**Task directions**
From the first line to the last, print the data exactly.

Segment Start: Input material

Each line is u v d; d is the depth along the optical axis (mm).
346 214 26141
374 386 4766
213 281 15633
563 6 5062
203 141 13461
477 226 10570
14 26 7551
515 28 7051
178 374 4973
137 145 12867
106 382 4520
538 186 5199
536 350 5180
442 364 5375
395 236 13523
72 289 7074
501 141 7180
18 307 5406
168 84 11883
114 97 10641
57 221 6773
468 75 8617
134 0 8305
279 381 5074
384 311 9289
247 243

Segment End: Input material

**Answer to this task**
Each line is u v d; d is the depth along the optical axis (mm).
346 214 26141
374 386 4766
213 281 15633
563 6 5062
203 141 13461
477 226 10570
14 26 7551
515 28 7051
178 374 4973
137 145 12867
106 382 4520
538 186 5199
536 350 5180
442 364 5375
395 236 13523
72 289 7074
501 141 7180
18 307 5406
168 84 11883
114 97 10641
57 221 6773
468 75 8617
134 0 8305
279 381 5074
384 311 9289
247 243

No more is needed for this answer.